We recently reread Adam Morgan’s classic Eating the Big Fish: How Challenger Brands can Compete against Brand Leaders. First published in 2000, Big Fish was ahead of its time. Eleven years ago, there was no Google, no iPod, no YouTube, no Facebook. Yet, Morgan spoke in brave new terms about taking on the market leader with unconventional, mind-share-grabbing techniques – like viral marketing.

“Wait!” you shout. “Viral marketing didn’t even exist in 2000.” Really? We would submit that viral marketing is nothing new. In the 1980s, a company in Copenhagen began distributing free postcards featuring funny (or shocking) product ads, which bar patrons would then mail to their friends as jokes, thus spreading the brand with very little investment. By the mid-90s, a product called GoCards could be found in bars all over New York City; that enterprise spread across the nation and spawned the very successful agency GoGorilla Media. But we’ll save the rest of that story for another post…

Meanwhile, what struck our “brand fancy” in this reading of Big Fish was a very brief discussion of the five situations that might cause consumers to share news about a brand. Buried on pages 195-96 (hardback, Second Edition, John Wiley) was a page-and-a-half list of reasons that brand ideas go viral. We thought we’d share our version of his observations:

  1. Because people love bragging rights (i.e., “I saw it first; that makes me cool.”)
  2. Because people are enthusiastic about the product’s performance (i.e., “Look at how this brand does what it does; it’s startlingly impressive, and that’s cool.”)
  3. Because people aspire to be like the things they admire (i.e., “This brand is authentic, or ethical, or socially relevant; I respect that, and that’s why I’m cool.”)
  4. Because people are addicted to news (i.e., “This is current, or shocking, or entertaining and I’m connected; therefore, I’m cool!”)
  5. Because people want to have creative fingerprints (i.e., “This is novel, innovative, clever, or visionary, and by passing it along to you, I become more cool.”)

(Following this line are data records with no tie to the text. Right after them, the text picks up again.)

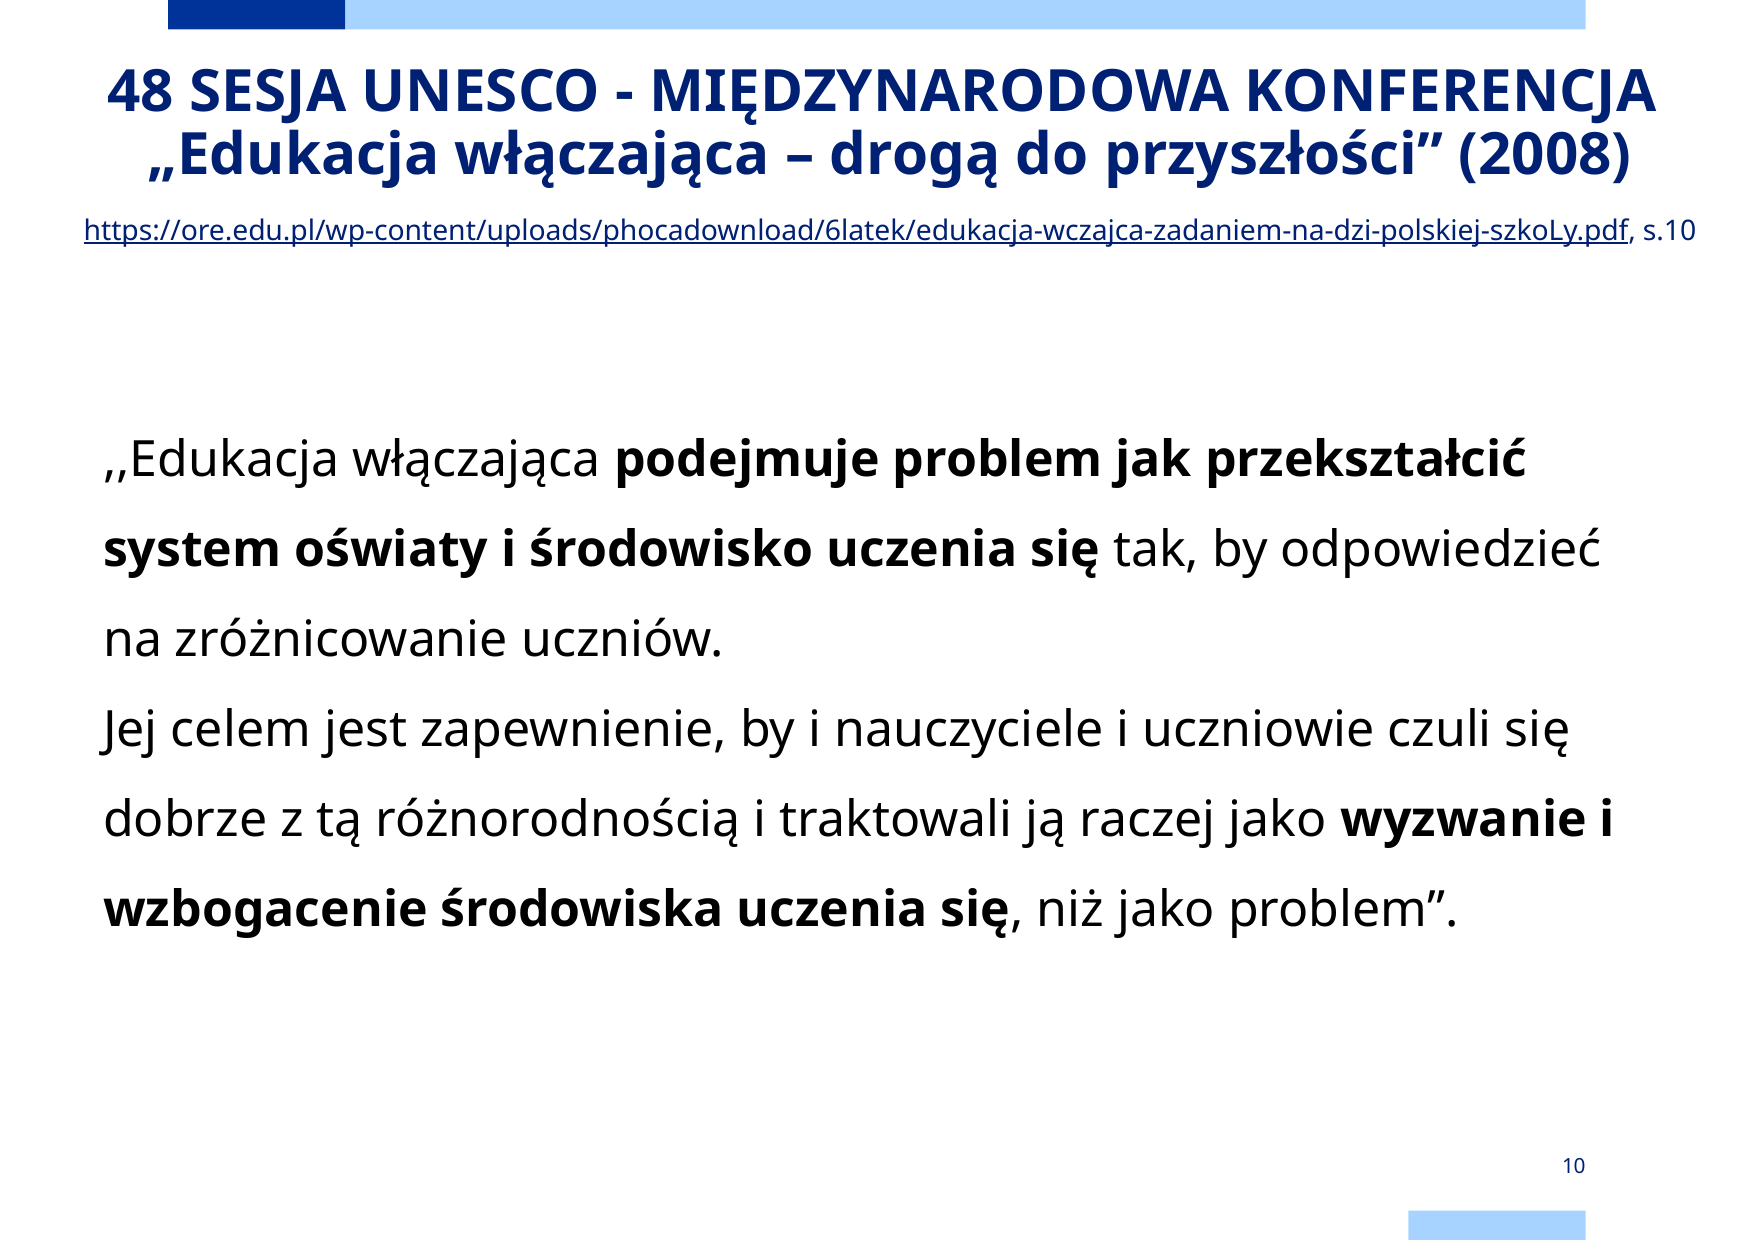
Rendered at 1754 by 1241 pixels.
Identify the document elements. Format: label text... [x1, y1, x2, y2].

list ,,Edukacja włączająca podejmuje problem jak przekształcić system oświaty i środowisko uczenia się tak, by odpowiedzieć na zróżnicowanie uczniów. Jej celem jest zapewnienie, by i nauczyciele i uczniowie czuli się dobrze z tą różnorodnością i traktowali ją raczej jako wyzwanie i wzbogacenie środowiska uczenia się, niż jako problem”. [73, 336, 1622, 1152]
title 48 SESJA UNESCO - MIĘDZYNARODOWA KONFERENCJA „Edukacja włączająca – drogą do przyszłości” (2008) https://ore.edu.pl/wp-content/uploads/phocadownload/6latek/edukacja-wczajca-zadaniem-na-dzi-polskiej-szkoLy.pdf, s.10 [26, 59, 1754, 290]
slide_number 10 [1408, 1151, 1586, 1182]
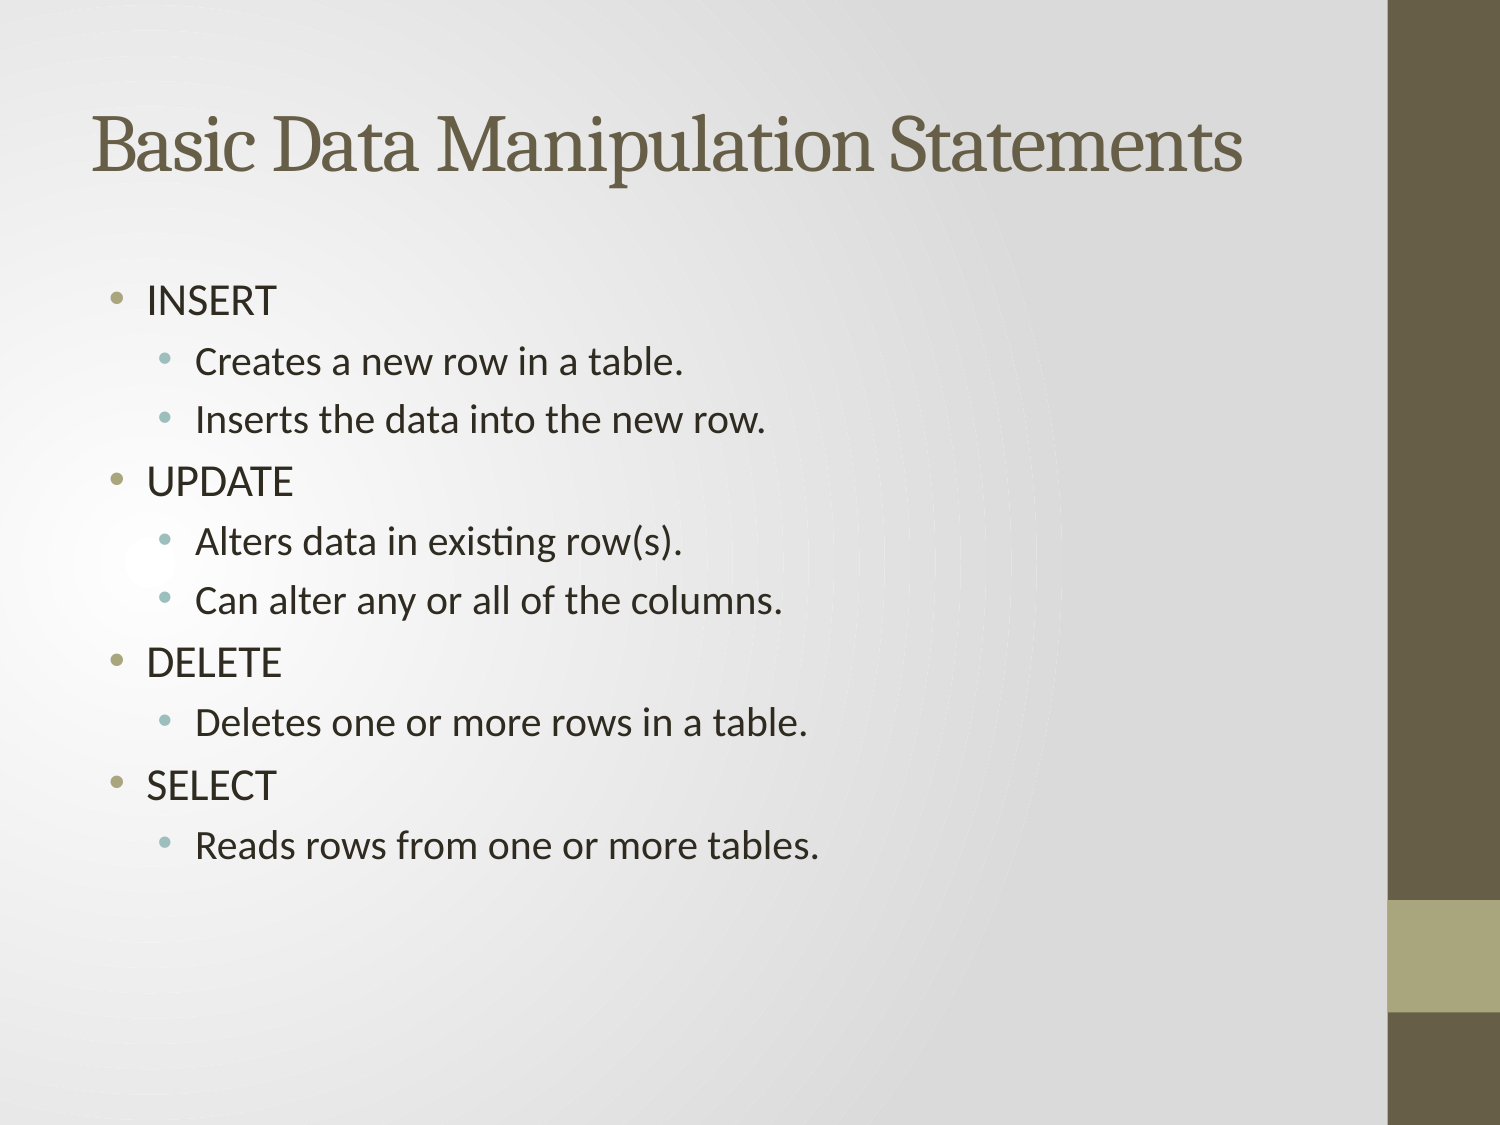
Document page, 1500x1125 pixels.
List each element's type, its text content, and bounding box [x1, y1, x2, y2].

Notice a pattern? Cool. So did we.

But what makes us wonder is which of these motives actually has staying power. After all, no brand wants to be a flash in the pan.

Bragging rights are fleeting: only one person can be first. Unusual performance, once recognized as popular, is quickly mimicked. Borrowed creativity is, at best, a false identity. And yesterday’s news isn’t news at all – it’s history.

On the other hand, authenticity, ethics, and social relevance really matter. These are the stuff the human race is made of. These are the things that endure. So, while any of Morgan’s five motives might spark a viral infection, the drivers that last are the ones congruent with our more noble values.

Which leads us to the moral of our story: Brands seem to matter, long term, to humans, when humans matter, long-term, to brands.